For the first several weeks of the 2003–2004 season, he had no partner. However, Doc Rivers, a critically acclaimed analyst when he worked with Turner Sports, became available after a 1–19 start by his Orlando Magic. Rivers was hired weeks before ABC's Christmas Day season opener. He and Michaels worked that game together, one of only six they did together during the regular season (all other games Rivers worked were with Brad Nessler). During the playoffs, the team worked every single telecast, including the 2004 NBA Finals, which saw great improvement in television ratings. During the 2004 NBA Playoffs, Doc Rivers was hired by the Boston Celtics. Though Rivers continued to work games with him throughout the rest of the playoffs, ABC would have to find a new lead color commentator for the 2004–2005 season.

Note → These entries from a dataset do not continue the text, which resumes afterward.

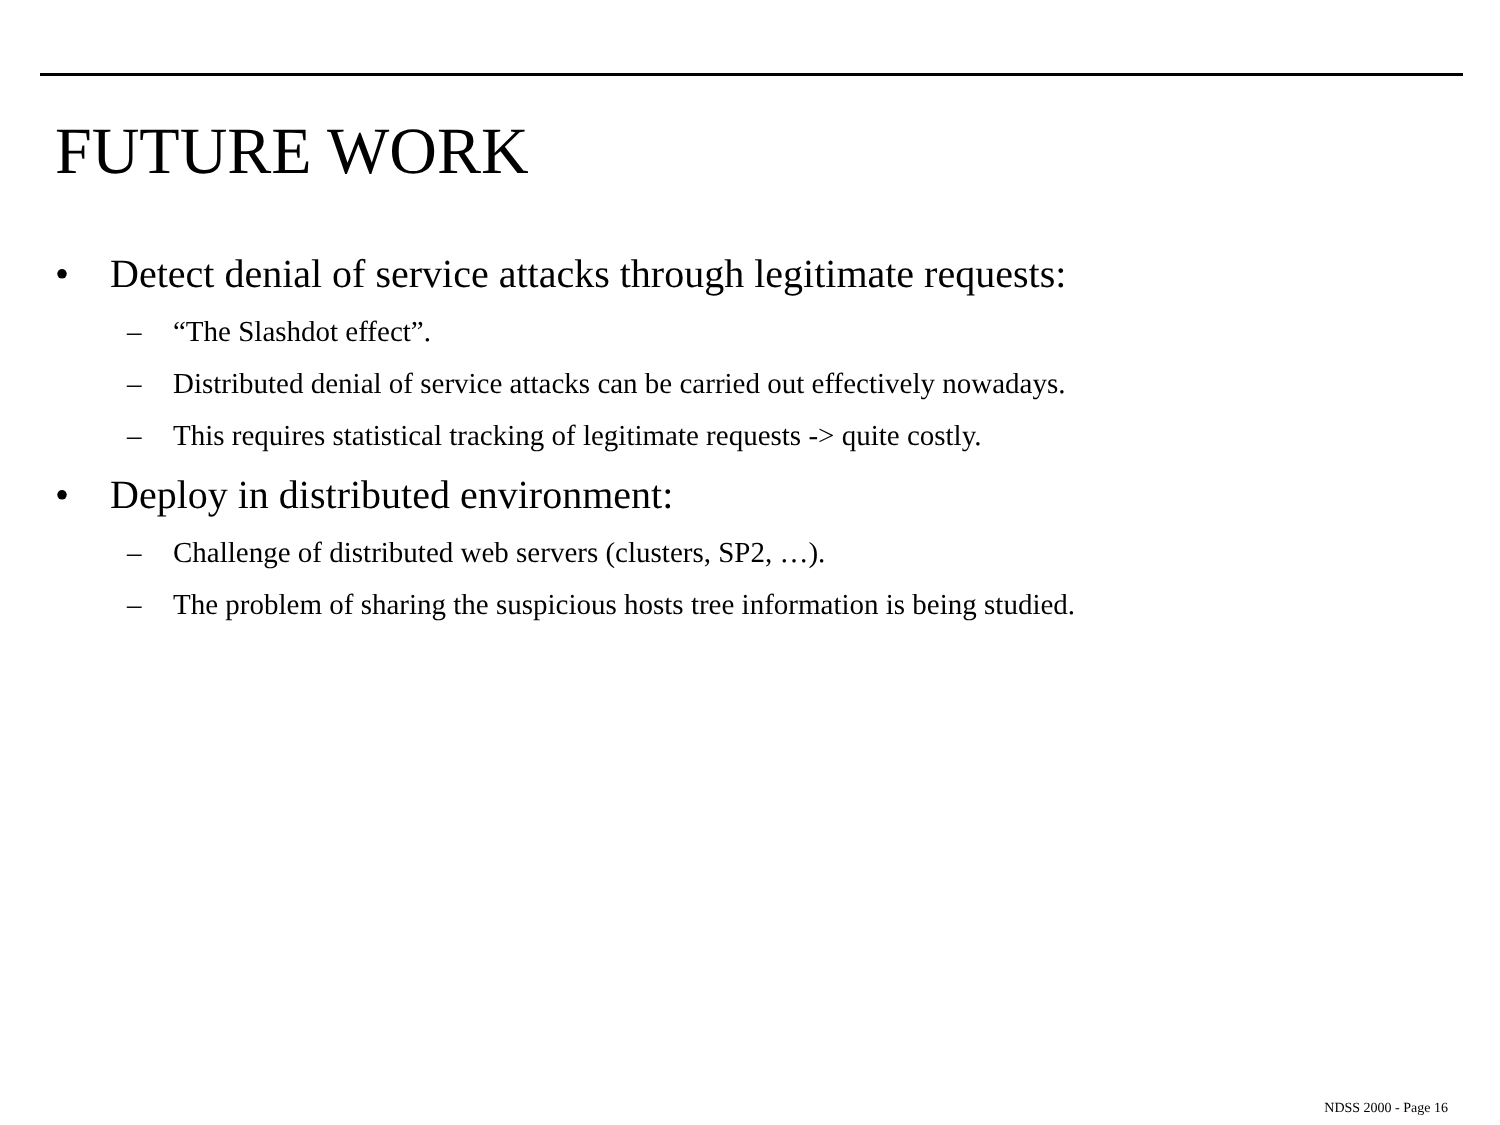FUTURE WORK
• Detect denial of service attacks through legitimate requests:
– “The Slashdot effect”.
– Distributed denial of service attacks can be carried out effectively nowadays.
– This requires statistical tracking of legitimate requests -> quite costly.
• Deploy in distributed environment:
– Challenge of distributed web servers (clusters, SP2, …).
– The problem of sharing the suspicious hosts tree information is being studied.
NDSS 2000 - Page 16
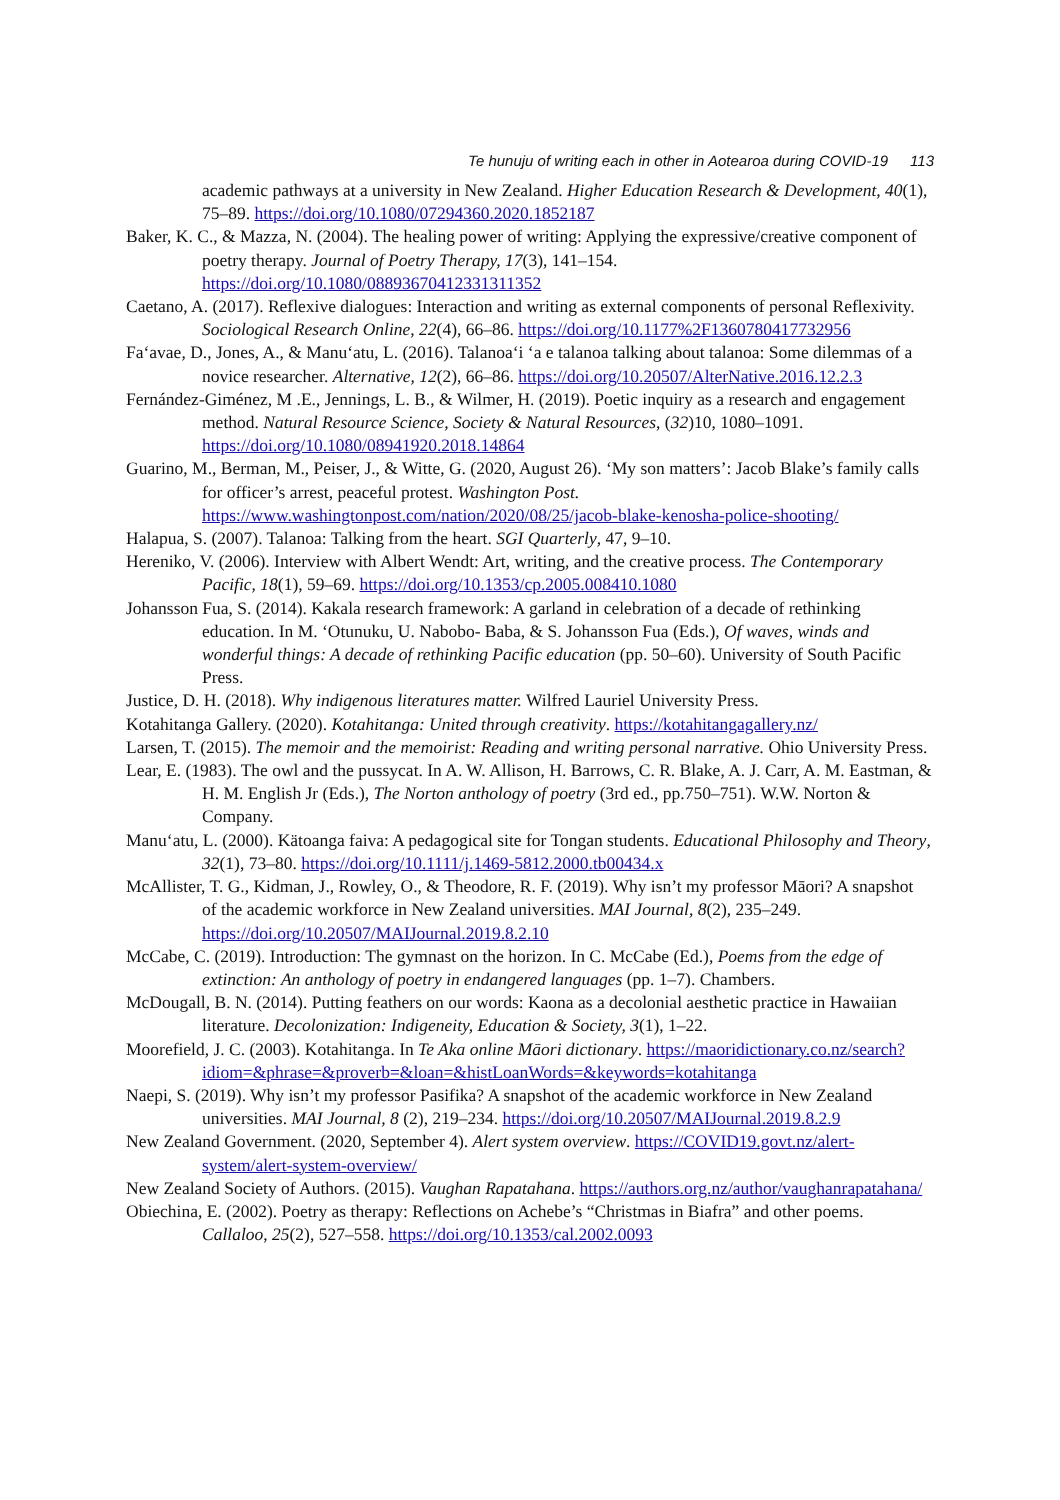Te hunuju of writing each in other in Aotearoa during COVID-19 113
academic pathways at a university in New Zealand. Higher Education Research & Development, 40(1), 75–89. https://doi.org/10.1080/07294360.2020.1852187
Baker, K. C., & Mazza, N. (2004). The healing power of writing: Applying the expressive/creative component of poetry therapy. Journal of Poetry Therapy, 17(3), 141–154. https://doi.org/10.1080/08893670412331311352
Caetano, A. (2017). Reflexive dialogues: Interaction and writing as external components of personal Reflexivity. Sociological Research Online, 22(4), 66–86. https://doi.org/10.1177%2F1360780417732956
Fa‘avae, D., Jones, A., & Manu‘atu, L. (2016). Talanoa‘i ‘a e talanoa talking about talanoa: Some dilemmas of a novice researcher. Alternative, 12(2), 66–86. https://doi.org/10.20507/AlterNative.2016.12.2.3
Fernández-Giménez, M .E., Jennings, L. B., & Wilmer, H. (2019). Poetic inquiry as a research and engagement method. Natural Resource Science, Society & Natural Resources, (32)10, 1080–1091. https://doi.org/10.1080/08941920.2018.14864
Guarino, M., Berman, M., Peiser, J., & Witte, G. (2020, August 26). ‘My son matters’: Jacob Blake’s family calls for officer’s arrest, peaceful protest. Washington Post. https://www.washingtonpost.com/nation/2020/08/25/jacob-blake-kenosha-police-shooting/
Halapua, S. (2007). Talanoa: Talking from the heart. SGI Quarterly, 47, 9–10.
Hereniko, V. (2006). Interview with Albert Wendt: Art, writing, and the creative process. The Contemporary Pacific, 18(1), 59–69. https://doi.org/10.1353/cp.2005.008410.1080
Johansson Fua, S. (2014). Kakala research framework: A garland in celebration of a decade of rethinking education. In M. ‘Otunuku, U. Nabobo- Baba, & S. Johansson Fua (Eds.), Of waves, winds and wonderful things: A decade of rethinking Pacific education (pp. 50–60). University of South Pacific Press.
Justice, D. H. (2018). Why indigenous literatures matter. Wilfred Lauriel University Press.
Kotahitanga Gallery. (2020). Kotahitanga: United through creativity. https://kotahitangagallery.nz/
Larsen, T. (2015). The memoir and the memoirist: Reading and writing personal narrative. Ohio University Press.
Lear, E. (1983). The owl and the pussycat. In A. W. Allison, H. Barrows, C. R. Blake, A. J. Carr, A. M. Eastman, & H. M. English Jr (Eds.), The Norton anthology of poetry (3rd ed., pp.750–751). W.W. Norton & Company.
Manu‘atu, L. (2000). Kätoanga faiva: A pedagogical site for Tongan students. Educational Philosophy and Theory, 32(1), 73–80. https://doi.org/10.1111/j.1469-5812.2000.tb00434.x
McAllister, T. G., Kidman, J., Rowley, O., & Theodore, R. F. (2019). Why isn’t my professor Māori? A snapshot of the academic workforce in New Zealand universities. MAI Journal, 8(2), 235–249. https://doi.org/10.20507/MAIJournal.2019.8.2.10
McCabe, C. (2019). Introduction: The gymnast on the horizon. In C. McCabe (Ed.), Poems from the edge of extinction: An anthology of poetry in endangered languages (pp. 1–7). Chambers.
McDougall, B. N. (2014). Putting feathers on our words: Kaona as a decolonial aesthetic practice in Hawaiian literature. Decolonization: Indigeneity, Education & Society, 3(1), 1–22.
Moorefield, J. C. (2003). Kotahitanga. In Te Aka online Māori dictionary. https://maoridictionary.co.nz/search?idiom=&phrase=&proverb=&loan=&histLoanWords=&keywords=kotahitanga
Naepi, S. (2019). Why isn’t my professor Pasifika? A snapshot of the academic workforce in New Zealand universities. MAI Journal, 8 (2), 219–234. https://doi.org/10.20507/MAIJournal.2019.8.2.9
New Zealand Government. (2020, September 4). Alert system overview. https://COVID19.govt.nz/alert-system/alert-system-overview/
New Zealand Society of Authors. (2015). Vaughan Rapatahana. https://authors.org.nz/author/vaughanrapatahana/
Obiechina, E. (2002). Poetry as therapy: Reflections on Achebe’s “Christmas in Biafra” and other poems. Callaloo, 25(2), 527–558. https://doi.org/10.1353/cal.2002.0093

Early in the 2004–2005 season, ABC found a new partner for Al Michaels. Memphis Grizzlies coach Hubie Brown, a broadcasting legend with CBS, TBS, and TNT, was forced into retirement due to health reasons and was soon after hired to replace Doc Rivers. He and Brown began their partnership on Christmas Day 2004, working the highly anticipated Shaquille O'Neal-Kobe Bryant game. After that game, the two did not do a game together again until March 2005. He became sporadic in NBA coverage, doing two games in early March, and then three more games in April. Brown worked every week of ABC's coverage, broadcasting some games with veteran broadcaster Mike Breen. For the 2005–2006 season, the pair were slated to remain as ABC's lead broadcast team. The duo worked that year's Christmas Day game between the Los Angeles Lakers and Miami Heat and was expected to work the NBA Finals together as well. However, due to his impending departure to NBC, that plan did not come to fruition.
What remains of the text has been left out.